Back in the day, white players that were not big men were traditionally good shooters? Why is this? Because they come from the mid-west. Where they grew up, their primary relationship to basketball was shooting on their hoop alone. Because of this the developed in a different way.

As this type of thing happened back in the day, and image was created. White American athletes might have been conditioned to thing that basketball was not their game. Furthermore, coaches began to believe the same things. The ability to recognize skill and talent is not very fine tuned. When players have similar numbers, coaches probably tend to go based on their assumptions.

My brother averaged close to 30 points a game in a tough conference in highschool. However, he was looked over at scholarship time in favor of similar players who were black. Were they more athletic? Not really. My brother frequently dunked in traffic during highschool games. So what was the difference? Admittedly, my brother had shorter arms and hands than some of his black counterparts. This might be important, but I really doubt that that was a reasonable consideration considering he had proven he was just as capable on the court.

So, with coaches tended to assume black players are better, and with other sports being available for white athletes, I assume that this has had some effect. Most likely this idea that white players are getting overlooked (whether true or not) is being passed on to kids through their parents. This pressure manifests itself in the push to play a different sport.

Also, involved in this are role models, as mentioned earlier. I am sure that white kids can have black role models. I just speculate that the opposite is the trend.

Someone should do a study on this. I think it would be interesting to look at the data on the distribution of white and black players over time and where they most frequently grew up. I assume that geography will play a large role in how basketball stars are made.

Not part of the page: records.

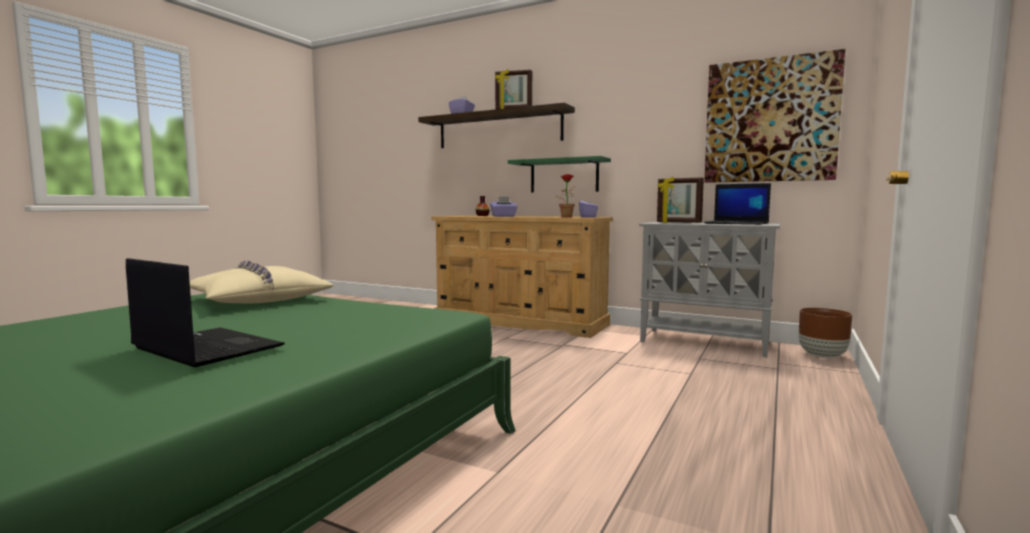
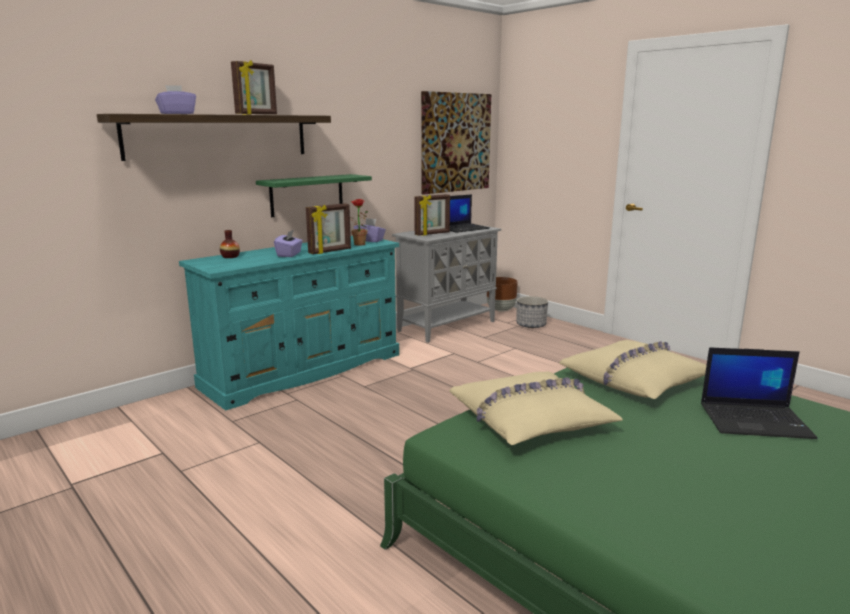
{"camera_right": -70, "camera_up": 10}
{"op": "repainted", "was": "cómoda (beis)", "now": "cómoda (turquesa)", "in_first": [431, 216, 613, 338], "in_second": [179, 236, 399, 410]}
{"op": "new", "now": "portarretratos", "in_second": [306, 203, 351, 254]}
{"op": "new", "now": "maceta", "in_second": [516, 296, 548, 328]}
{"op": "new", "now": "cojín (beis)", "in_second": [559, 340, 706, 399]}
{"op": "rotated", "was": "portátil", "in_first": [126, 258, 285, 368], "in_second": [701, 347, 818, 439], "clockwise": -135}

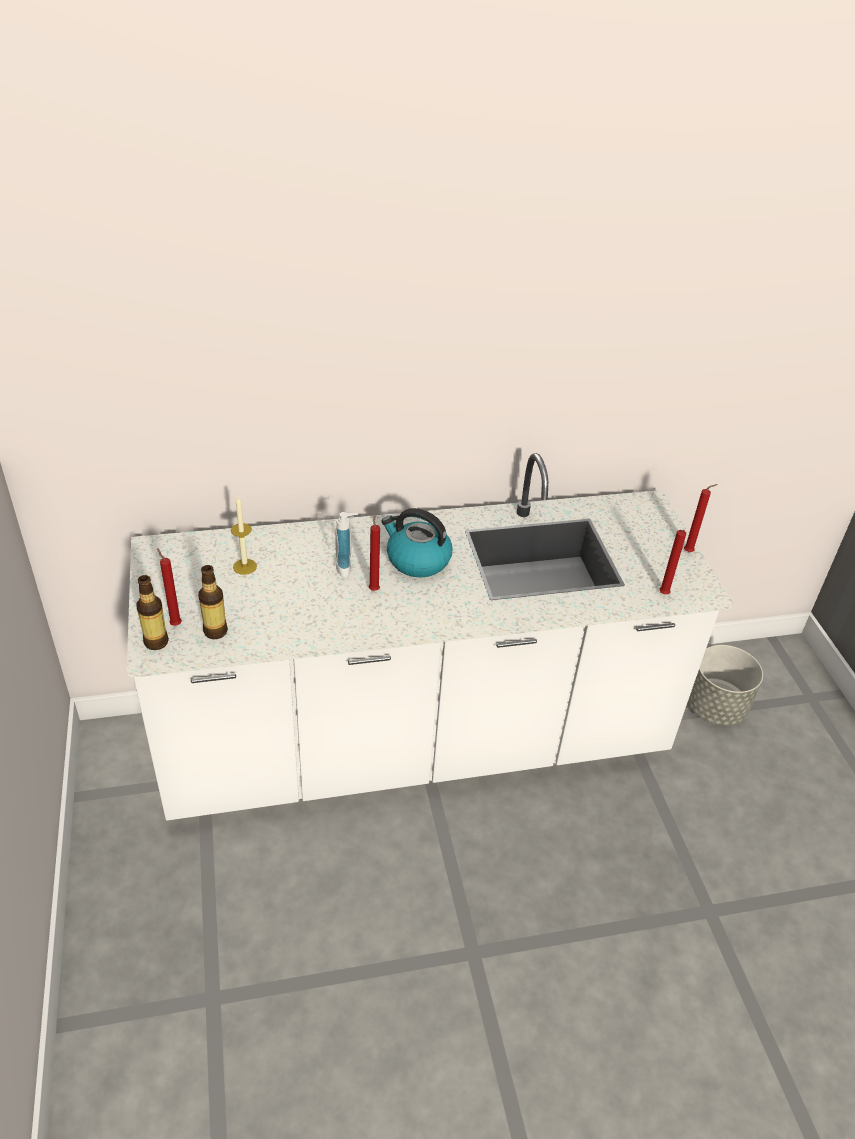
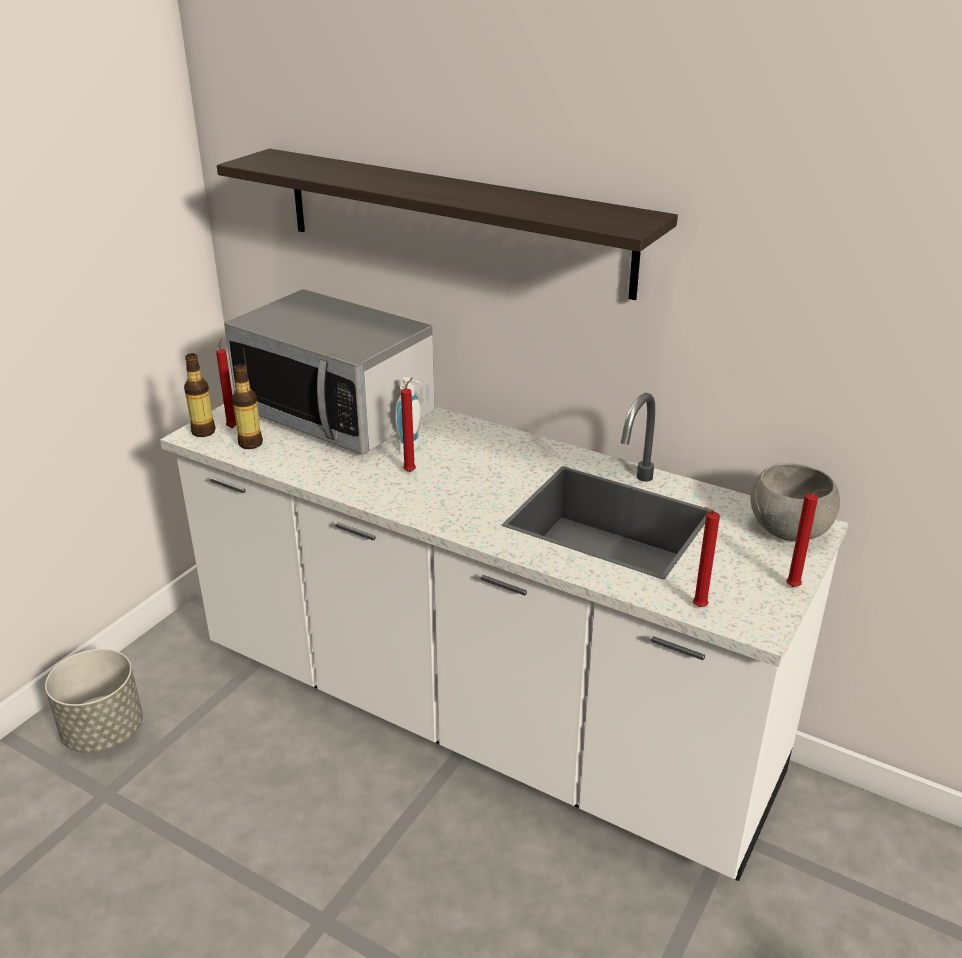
{"camera_right": 45, "camera_up": -10}
{"op": "shifted", "was": "maceta (gris)", "in_first": [688, 645, 763, 726], "in_second": [45, 649, 143, 753]}
{"op": "new", "now": "estante", "in_second": [217, 149, 678, 300]}
{"op": "swapped", "was": "vela", "now": "microondas", "in_first": [231, 497, 257, 575], "in_second": [224, 289, 435, 455]}
{"op": "new", "now": "cuenco (gris)", "in_second": [751, 463, 840, 541]}
{"op": "gone", "was": "hervidor", "in_first": [381, 508, 452, 577]}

If you look a little closer at where the NBA players actually come from, I think you'll see that , with the exception of Yao, most of the foreign-born *white* players come from Eastern Europe or Argentina. Although the UK and France together are more than 50% of the US's white population, I can think of no *white* players from those countries. And yet tiny Lithuania has multiple players in the NBA. With just this quick glance at the numbers, I'm inclined to agree with dchai - it's a cultural thing - in Eastern Europe especially, tall white kids are encouraged to play basketball - elsewhere - not so much.
If it was strictly a height thing - we would expect to see more Dutch than other countries as statistically the Dutch are the tallest people in the world.


Baseball is not the only sport that's seen a decline in the number of African-American blacks. The heavier weight divisions in boxing used to be mainly black, but recently have had a big influx of Russians and Eastern Europeans. And the number of black golfers on the PGA tour over the past 25 years has dropped from around five to either one or zero, depending on how you classify Tiger Woods.


One possibility is that the "make or break" point for a basketball player in the U.S. occurs very early on in a player's career. If you're not flagged as having star potential by the time you're in 8th grade, you'll have trouble joining the year-round traveling teams, getting into the prestigious summer camps, etc., two critical factors for a player's continued development.

The default method for selecting young players for these teams is raw athletic ability, i.e. speed, jumping ability, quickness. Skills critical for long term success -- shooting, passing, court awareness -- can be taught, as long as the "tools" are there. In general, I would guess the white kids in the U.S. get passed over at a young age because, on average, they lack the raw athleticism of their black friends. This might be less of an issue in foreign countries. A smaller percentage of their future NBA stars are eliminated on the basis of too little athleticism at a young age.